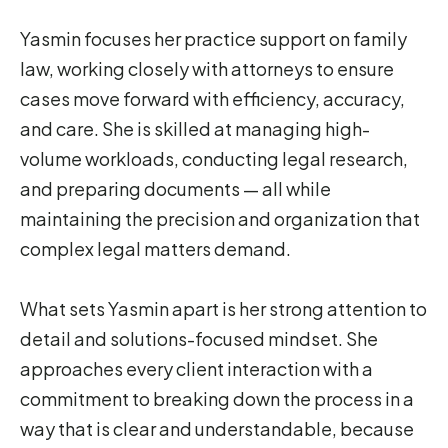
Yasmin focuses her practice support on family
law, working closely with attorneys to ensure
cases move forward with efficiency, accuracy,
and care. She is skilled at managing high-
volume workloads, conducting legal research,
and preparing documents — all while
maintaining the precision and organization that
complex legal matters demand.
What sets Yasmin apart is her strong attention to
detail and solutions-focused mindset. She
approaches every client interaction with a
commitment to breaking down the process in a
way that is clear and understandable, because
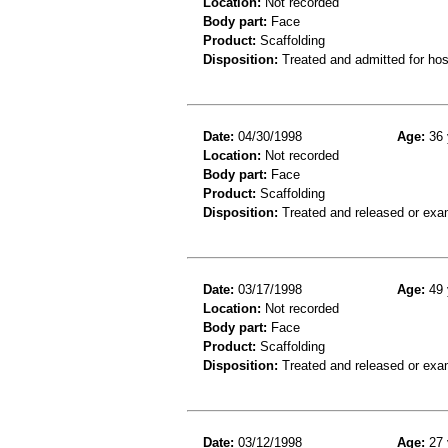
Location:
Not recorded
Body part:
Face
Product:
Scaffolding
Disposition:
Treated and admitted for hospi
Date:
04/30/1998
Age:
36 
Location:
Not recorded
Body part:
Face
Product:
Scaffolding
Disposition:
Treated and released or exa
Date:
03/17/1998
Age:
49 
Location:
Not recorded
Body part:
Face
Product:
Scaffolding
Disposition:
Treated and released or exa
Date:
03/12/1998
Age:
27 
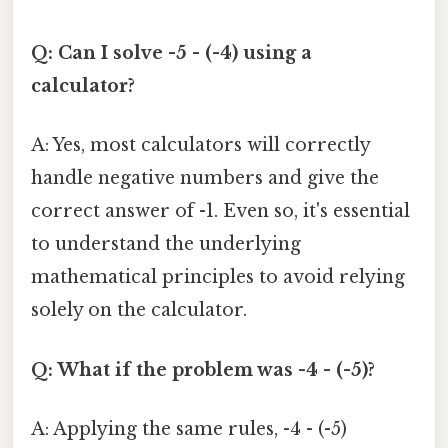
Q: Can I solve -5 - (-4) using a
calculator?
A: Yes, most calculators will correctly
handle negative numbers and give the
correct answer of -1. Even so, it's essential
to understand the underlying
mathematical principles to avoid relying
solely on the calculator.
Q: What if the problem was -4 - (-5)?
A: Applying the same rules, -4 - (-5)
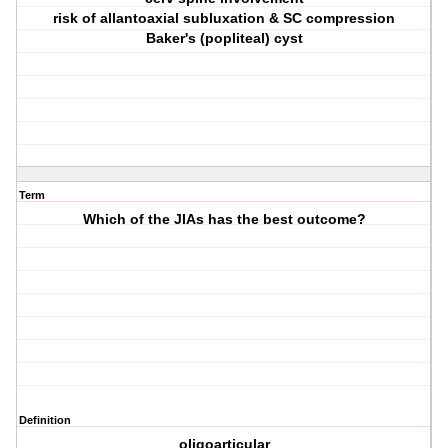
risk of allantoaxial subluxation & SC compression
Baker's (popliteal) cyst
Term
Which of the JIAs has the best outcome?
Definition
oligoarticular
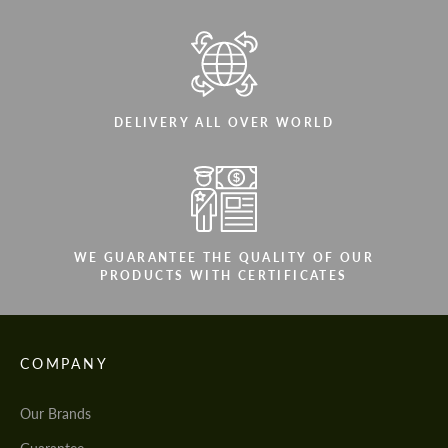
DELIVERY ALL OVER WORLD
WE GUARANTEE THE QUALITY OF OUR
PRODUCTS WITH CERTIFICATES
COMPANY
Our Brands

----------

— Prompt —
Everything in the entries must be written out exactly; the pictures stay out.

— Task answer —
Yasmin focuses her practice support on family
law, working closely with attorneys to ensure
cases move forward with efficiency, accuracy,
and care. She is skilled at managing high-
volume workloads, conducting legal research,
and preparing documents — all while
maintaining the precision and organization that
complex legal matters demand.
What sets Yasmin apart is her strong attention to
detail and solutions-focused mindset. She
approaches every client interaction with a
commitment to breaking down the process in a
way that is clear and understandable, because
Location:
Not recorded
Body part:
Face
Product:
Scaffolding
Disposition:
Treated and admitted for hospi
Date:
04/30/1998
Age:
36 
Location:
Not recorded
Body part:
Face
Product:
Scaffolding
Disposition:
Treated and released or exa
Date:
03/17/1998
Age:
49 
Location:
Not recorded
Body part:
Face
Product:
Scaffolding
Disposition:
Treated and released or exa
Date:
03/12/1998
Age:
27 
Q: Can I solve -5 - (-4) using a
calculator?
A: Yes, most calculators will correctly
handle negative numbers and give the
correct answer of -1. Even so, it's essential
to understand the underlying
mathematical principles to avoid relying
solely on the calculator.
Q: What if the problem was -4 - (-5)?
A: Applying the same rules, -4 - (-5)
risk of allantoaxial subluxation & SC compression
Baker's (popliteal) cyst
Term
Which of the JIAs has the best outcome?
Definition
oligoarticular
DELIVERY ALL OVER WORLD
WE GUARANTEE THE QUALITY OF OUR
PRODUCTS WITH CERTIFICATES
COMPANY
Our Brands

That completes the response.